[Opinion] La Grande Prairie industrial ecopark, or the art of building heat islands

Our cities are not always pleasant places in the summer. It is getting hotter and hotter and heatwaves follow one after the other. This is why many are pleading for a more resilient city, better adapted to the changes to come. In Mercier-Hochelaga-Maisonneuve (MHM) we do just the opposite. We are building heat islands. We are building new roads. We are destroying — or planning to do so — green spaces. And we call it all: Grande Prairie Industrial Ecopark.

The Ecoparc is the formula found by the City to oversee industrial activities in the Assomption-Sud sector, a quadrilateral formed by Viau, Hochelaga and Notre-Dame streets and Highway 25. It is the response of the administration in place for the Logistics City project. With the growth of trade, the transport industry needs ever more roads, storage sites and access to the port.

This growth is not without effect on the citizens who live near and inside the future industrial ecopark. Elected officials must therefore curb the desires of supporters of the freight transport industry to pave everything, while ensuring a better quality of life for residents.
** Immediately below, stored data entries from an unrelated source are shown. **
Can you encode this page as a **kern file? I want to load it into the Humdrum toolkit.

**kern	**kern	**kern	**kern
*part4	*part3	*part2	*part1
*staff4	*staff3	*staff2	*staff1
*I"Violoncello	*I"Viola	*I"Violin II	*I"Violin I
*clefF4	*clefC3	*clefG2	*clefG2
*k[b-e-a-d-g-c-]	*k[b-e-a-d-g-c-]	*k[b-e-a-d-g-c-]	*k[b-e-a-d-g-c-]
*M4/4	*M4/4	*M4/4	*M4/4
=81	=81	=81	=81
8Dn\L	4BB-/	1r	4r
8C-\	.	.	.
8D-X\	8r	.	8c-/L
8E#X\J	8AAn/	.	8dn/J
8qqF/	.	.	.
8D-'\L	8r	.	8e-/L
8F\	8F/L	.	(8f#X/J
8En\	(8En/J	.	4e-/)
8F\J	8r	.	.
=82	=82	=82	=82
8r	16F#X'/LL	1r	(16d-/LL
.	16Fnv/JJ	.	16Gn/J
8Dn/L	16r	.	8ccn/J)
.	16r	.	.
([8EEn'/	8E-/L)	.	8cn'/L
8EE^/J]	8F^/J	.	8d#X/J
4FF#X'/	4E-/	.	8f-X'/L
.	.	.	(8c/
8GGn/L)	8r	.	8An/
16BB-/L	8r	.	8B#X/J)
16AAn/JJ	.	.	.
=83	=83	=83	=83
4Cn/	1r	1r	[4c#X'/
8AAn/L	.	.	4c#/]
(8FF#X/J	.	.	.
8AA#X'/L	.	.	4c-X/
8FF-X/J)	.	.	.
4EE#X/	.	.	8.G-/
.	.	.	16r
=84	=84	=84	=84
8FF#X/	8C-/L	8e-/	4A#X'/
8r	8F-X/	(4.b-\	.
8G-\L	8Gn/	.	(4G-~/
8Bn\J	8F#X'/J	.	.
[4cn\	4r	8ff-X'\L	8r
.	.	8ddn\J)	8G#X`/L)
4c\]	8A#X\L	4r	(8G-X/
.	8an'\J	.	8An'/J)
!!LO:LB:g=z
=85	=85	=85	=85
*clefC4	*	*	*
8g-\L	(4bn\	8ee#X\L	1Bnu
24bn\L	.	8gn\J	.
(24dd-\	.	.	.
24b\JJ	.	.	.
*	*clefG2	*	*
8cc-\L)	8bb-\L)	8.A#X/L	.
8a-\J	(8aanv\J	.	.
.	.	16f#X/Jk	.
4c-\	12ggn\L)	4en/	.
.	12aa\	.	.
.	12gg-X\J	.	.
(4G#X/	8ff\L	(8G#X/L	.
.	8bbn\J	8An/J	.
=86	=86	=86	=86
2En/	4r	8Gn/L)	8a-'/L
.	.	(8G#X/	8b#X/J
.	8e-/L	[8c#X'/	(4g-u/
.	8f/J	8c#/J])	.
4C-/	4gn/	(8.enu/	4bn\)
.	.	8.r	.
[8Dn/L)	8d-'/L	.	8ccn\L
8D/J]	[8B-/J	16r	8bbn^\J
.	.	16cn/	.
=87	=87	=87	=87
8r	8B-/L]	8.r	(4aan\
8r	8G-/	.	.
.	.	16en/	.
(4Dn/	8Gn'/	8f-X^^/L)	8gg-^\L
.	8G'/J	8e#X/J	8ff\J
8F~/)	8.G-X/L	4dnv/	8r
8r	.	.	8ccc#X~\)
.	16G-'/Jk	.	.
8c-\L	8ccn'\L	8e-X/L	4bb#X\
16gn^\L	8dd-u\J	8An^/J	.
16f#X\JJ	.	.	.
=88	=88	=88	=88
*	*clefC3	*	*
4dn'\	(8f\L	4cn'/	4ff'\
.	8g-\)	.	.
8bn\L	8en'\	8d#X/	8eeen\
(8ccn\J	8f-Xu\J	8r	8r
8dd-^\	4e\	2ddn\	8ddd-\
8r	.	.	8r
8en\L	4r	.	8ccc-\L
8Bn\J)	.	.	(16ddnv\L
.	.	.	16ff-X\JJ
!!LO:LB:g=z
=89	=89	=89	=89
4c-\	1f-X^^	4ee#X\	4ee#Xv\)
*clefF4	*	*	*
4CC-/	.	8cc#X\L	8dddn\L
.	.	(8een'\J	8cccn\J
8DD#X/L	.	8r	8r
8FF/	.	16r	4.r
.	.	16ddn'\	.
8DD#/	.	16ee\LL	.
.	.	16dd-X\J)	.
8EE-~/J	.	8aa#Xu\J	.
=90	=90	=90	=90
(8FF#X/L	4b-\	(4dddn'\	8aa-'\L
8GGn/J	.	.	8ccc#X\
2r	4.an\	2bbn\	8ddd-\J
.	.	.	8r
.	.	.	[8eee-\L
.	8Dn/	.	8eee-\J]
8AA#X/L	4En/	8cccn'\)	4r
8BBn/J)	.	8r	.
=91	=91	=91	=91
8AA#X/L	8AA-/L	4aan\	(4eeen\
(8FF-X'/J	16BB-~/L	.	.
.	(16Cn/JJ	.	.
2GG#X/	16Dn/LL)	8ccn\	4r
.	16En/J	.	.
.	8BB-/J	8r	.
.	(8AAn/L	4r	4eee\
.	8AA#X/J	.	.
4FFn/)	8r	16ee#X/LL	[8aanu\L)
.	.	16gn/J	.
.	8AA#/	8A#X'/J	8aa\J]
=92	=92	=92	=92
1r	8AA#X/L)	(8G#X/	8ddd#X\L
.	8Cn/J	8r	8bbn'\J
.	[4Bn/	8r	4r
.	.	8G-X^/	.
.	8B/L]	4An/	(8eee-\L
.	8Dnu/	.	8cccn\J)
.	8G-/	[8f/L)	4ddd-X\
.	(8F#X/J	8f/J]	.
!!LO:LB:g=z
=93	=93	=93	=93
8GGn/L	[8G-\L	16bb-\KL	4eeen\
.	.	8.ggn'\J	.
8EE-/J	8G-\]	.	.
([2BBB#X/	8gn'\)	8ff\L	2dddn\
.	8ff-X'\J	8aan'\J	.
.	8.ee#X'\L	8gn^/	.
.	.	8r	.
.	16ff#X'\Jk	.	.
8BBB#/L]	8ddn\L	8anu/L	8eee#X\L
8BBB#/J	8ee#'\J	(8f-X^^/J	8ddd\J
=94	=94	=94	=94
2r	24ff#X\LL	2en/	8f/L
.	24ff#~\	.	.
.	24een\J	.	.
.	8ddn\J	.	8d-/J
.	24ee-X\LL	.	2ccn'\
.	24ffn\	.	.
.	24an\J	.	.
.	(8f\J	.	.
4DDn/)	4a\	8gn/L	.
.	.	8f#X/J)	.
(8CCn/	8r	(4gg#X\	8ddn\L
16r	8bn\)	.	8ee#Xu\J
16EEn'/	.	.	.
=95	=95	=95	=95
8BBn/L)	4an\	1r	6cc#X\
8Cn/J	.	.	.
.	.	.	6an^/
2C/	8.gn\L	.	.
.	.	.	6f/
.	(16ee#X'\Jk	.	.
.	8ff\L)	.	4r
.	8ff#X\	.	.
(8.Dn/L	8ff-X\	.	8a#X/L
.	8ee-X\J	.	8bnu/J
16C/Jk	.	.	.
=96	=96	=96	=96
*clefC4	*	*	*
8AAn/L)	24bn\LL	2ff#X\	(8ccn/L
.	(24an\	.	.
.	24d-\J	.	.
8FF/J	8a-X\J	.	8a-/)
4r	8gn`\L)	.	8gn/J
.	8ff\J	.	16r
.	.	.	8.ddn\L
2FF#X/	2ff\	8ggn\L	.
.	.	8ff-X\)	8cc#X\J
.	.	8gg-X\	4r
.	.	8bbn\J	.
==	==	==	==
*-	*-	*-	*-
Which, in a sector devoted to the transport of cars and goods, is not an easy task.

The City of Montreal, in its desire to reduce the nuisances generated by industrial and transport activities, could have relied on vast spaces in the process of revegetation. In fact, abandoned land on the western edge of the future ecopark, such as that of the old Steinberg warehouse, the Canadian Steel foundry and the CN rail yard, vestiges of the industrialization of the last century, have become over time and their abandonment of veritable oases of greenery. In fact, they constitute, without having the status yet, a real park as we must conceive them today in 2022, at a time when the effects of the climate crisis are more and more apparent.

With the current intensification of economic activities, these lands are unfortunately back in the sights of all-out developers, to the great despair of the citizens who have been frequenting them in large numbers for years. And who wonders why, as the planet ignites in this summer of 2022, is it so difficult to preserve this beginning of renaturalization in a territory which, for the rest, is devoted to concrete and asphalt.
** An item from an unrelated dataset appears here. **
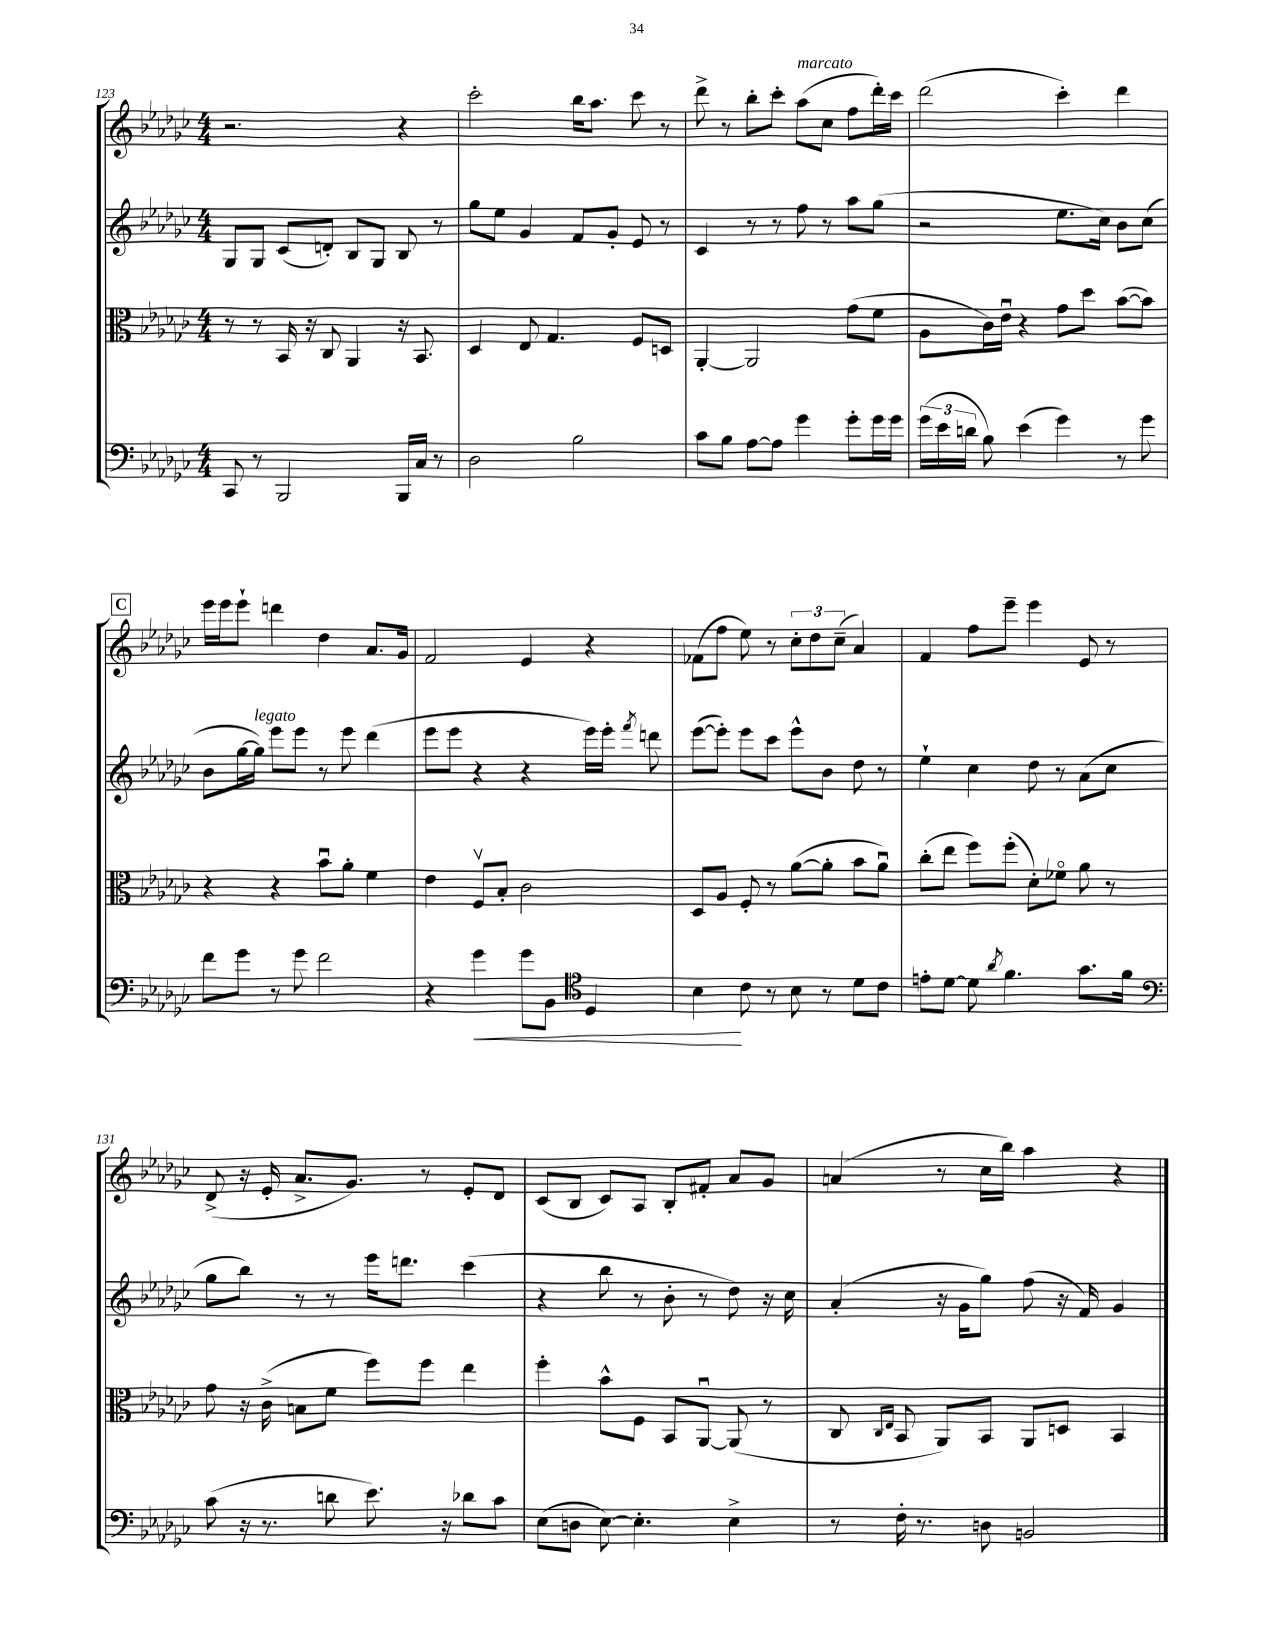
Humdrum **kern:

Part of the answer lies in the fact that the City does not own these lands and that it cannot acquire them, we are told, in the absence of any amendment to the current Expropriation Act, because of their cost too high. By not owning the land, the City no longer leads the way, it leaves this privilege, while trying to regulate it, to the players in the freight transport industry.

It is therefore a container transhipment company, Ray-Mont Logistiques, not to name it, which, through the gigantism of its activities, will shape the future of our neighborhoods, by paving 2.5 million square feet at the expense of what remains of greenery. It is also the Ministry of Transport that will raze a young wooded area for the extension of avenue Souligny and that of boulevard de l’Assomption. It is also the Canadian National (CN), closed to all discussions about the future of its land, although they have become flower meadows following the almost complete absence of rail activities for years.

We are actually witnessing a major event in the east end of Montreal: port activities, transhipment and container storage will cross Notre-Dame Street and will henceforth take place near the residences of Mercier-Hochelaga-Maisonneuve. On our local scale, that means something: more trucks, more heat islands, more pollution, both noise and air. And, above all, the destruction of what could be the beginning of a real nature park in the east of Montreal.

Ultimately, this will weaken the situation of thousands of MHM citizens. And that is what the industrial ecopark project is now trying to hide.